- Dances With Bears - https://johnhelmer.net -

MEDVEDEV TRIES PLAYING CANUTE FOR THE NORWEGS — EXACTLY HOW THE BARENTS SEA HAS BEEN DIVIDED REMAINS TO BE SEEN

By John Helmer in Moscow

King Canute inherited his throne in Scandinavia from a powerful father. He is well thought of for having invaded northwestern England twice in the 11th century, and been in charge there for a relatively peaceful seven years. But if Canute’s reputation is safe onshore, it’s his offshore move that has gone down in history with ambiguous effect.

Canute is said to have placed his throne on a beach and demonstrated to his courtiers the limits of a king’s power by failing to turn back the sea and getting his feet wet. Over time, the story has been changed to suggest that Canute had gotten too big for his boots, believing he could command the sea, and was, therefore, surprised when those boots started to ship water.

There was no whisper of Canute’s name when President Dmitry Medvedev was in Norway last week (April 26), and announced that he had signed a successful end to a generation-long negotiation with the Norwegs to demarcate the frontier line between Norway and Russia in the Barents Sea. Possibly Medvedev was feeling hard-pressed for Scandinavian public relations effect to match Prime Minister Vladimir Putin’s performance the month earlier when he had raced Denmark’s Prime Minister Lars Løkke Rasmussen to the the bridge of a banana boat moored at a St. Petersburg dock.

It was also omitted from Medvedev’s media performance in Oslo that Putin had beaten him in April 2008, when he signed the ratification instrument described at the time as resolving the demarcation disputes between Norway and Russia in the Barents Sea. What Putin did, according to a spokesman for the International Affairs Committee of the State Duma, was relatively limited: “this agreement was not related to the territorial delimitation disputes. It just sets the borders where they already were by decree of 1957. That leaves the disputed territory of 155,000 square kilometers.”

### [LISTED RECORDS]
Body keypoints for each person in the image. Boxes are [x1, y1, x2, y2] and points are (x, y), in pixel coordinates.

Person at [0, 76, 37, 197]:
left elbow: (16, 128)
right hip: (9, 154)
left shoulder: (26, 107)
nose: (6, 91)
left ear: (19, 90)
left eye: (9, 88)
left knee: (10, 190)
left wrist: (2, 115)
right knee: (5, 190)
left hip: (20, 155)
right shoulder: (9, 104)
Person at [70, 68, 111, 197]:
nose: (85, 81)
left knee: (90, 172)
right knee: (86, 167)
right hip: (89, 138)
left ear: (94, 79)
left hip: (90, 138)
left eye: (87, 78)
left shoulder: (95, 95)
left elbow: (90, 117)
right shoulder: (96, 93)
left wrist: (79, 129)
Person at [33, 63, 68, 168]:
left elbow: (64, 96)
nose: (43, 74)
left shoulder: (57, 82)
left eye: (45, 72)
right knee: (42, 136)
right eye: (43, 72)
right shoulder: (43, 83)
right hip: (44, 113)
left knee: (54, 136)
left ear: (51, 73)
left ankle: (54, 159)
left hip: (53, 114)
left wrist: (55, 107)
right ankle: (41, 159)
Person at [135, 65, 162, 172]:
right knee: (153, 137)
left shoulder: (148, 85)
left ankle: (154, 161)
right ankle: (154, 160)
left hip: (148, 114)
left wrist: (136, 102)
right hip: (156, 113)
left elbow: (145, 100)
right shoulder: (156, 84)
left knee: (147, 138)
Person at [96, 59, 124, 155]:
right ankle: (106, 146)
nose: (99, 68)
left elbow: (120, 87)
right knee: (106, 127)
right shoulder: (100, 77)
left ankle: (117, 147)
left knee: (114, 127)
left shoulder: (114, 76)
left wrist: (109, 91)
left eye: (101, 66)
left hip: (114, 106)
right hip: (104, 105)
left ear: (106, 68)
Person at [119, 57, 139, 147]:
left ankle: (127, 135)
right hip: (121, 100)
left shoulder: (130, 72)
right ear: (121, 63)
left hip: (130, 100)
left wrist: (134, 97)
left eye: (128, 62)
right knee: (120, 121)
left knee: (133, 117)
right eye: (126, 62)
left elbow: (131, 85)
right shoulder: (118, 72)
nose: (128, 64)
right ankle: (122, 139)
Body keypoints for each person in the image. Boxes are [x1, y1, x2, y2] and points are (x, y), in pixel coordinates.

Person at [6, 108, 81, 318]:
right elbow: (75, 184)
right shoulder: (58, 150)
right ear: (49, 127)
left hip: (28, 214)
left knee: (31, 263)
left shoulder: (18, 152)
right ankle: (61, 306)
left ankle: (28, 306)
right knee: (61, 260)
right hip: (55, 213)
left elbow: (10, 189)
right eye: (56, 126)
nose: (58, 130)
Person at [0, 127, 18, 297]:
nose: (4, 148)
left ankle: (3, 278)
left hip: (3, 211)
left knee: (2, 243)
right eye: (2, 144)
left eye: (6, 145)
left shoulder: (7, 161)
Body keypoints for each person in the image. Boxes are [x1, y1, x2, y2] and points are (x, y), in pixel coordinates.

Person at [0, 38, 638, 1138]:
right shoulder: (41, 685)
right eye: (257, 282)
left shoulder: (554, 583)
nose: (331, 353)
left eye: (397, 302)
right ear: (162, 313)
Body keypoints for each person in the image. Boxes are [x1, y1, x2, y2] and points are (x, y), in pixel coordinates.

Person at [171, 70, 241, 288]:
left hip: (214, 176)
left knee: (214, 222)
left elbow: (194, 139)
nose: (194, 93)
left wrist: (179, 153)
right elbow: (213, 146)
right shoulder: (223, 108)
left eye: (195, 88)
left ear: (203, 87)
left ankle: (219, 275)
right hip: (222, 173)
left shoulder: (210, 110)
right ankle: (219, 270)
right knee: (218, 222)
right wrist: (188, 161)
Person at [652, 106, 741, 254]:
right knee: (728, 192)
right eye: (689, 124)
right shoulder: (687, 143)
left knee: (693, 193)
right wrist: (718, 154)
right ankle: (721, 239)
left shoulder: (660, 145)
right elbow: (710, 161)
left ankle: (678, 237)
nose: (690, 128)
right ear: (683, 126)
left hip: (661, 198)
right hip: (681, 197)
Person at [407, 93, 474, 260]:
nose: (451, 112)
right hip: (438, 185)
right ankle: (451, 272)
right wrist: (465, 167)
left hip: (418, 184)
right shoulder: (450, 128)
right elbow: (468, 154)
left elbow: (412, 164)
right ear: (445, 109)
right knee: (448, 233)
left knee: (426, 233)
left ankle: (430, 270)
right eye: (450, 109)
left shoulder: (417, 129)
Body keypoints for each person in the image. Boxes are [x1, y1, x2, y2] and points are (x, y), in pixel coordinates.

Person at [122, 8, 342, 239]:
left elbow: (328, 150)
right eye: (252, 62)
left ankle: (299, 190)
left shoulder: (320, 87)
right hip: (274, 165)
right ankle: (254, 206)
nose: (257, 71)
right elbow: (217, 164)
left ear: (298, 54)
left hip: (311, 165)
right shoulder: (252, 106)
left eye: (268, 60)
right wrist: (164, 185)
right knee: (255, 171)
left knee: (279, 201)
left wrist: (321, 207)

### [WHAT YOU ARE ASKED TO DO]
According to the State Duma spokesman quoted in the Barents Sea article, how large is the disputed territory? Rely only on the Barents Sea article, not the rows.

### [WRITTEN REPLY]
155,000 square kilometers.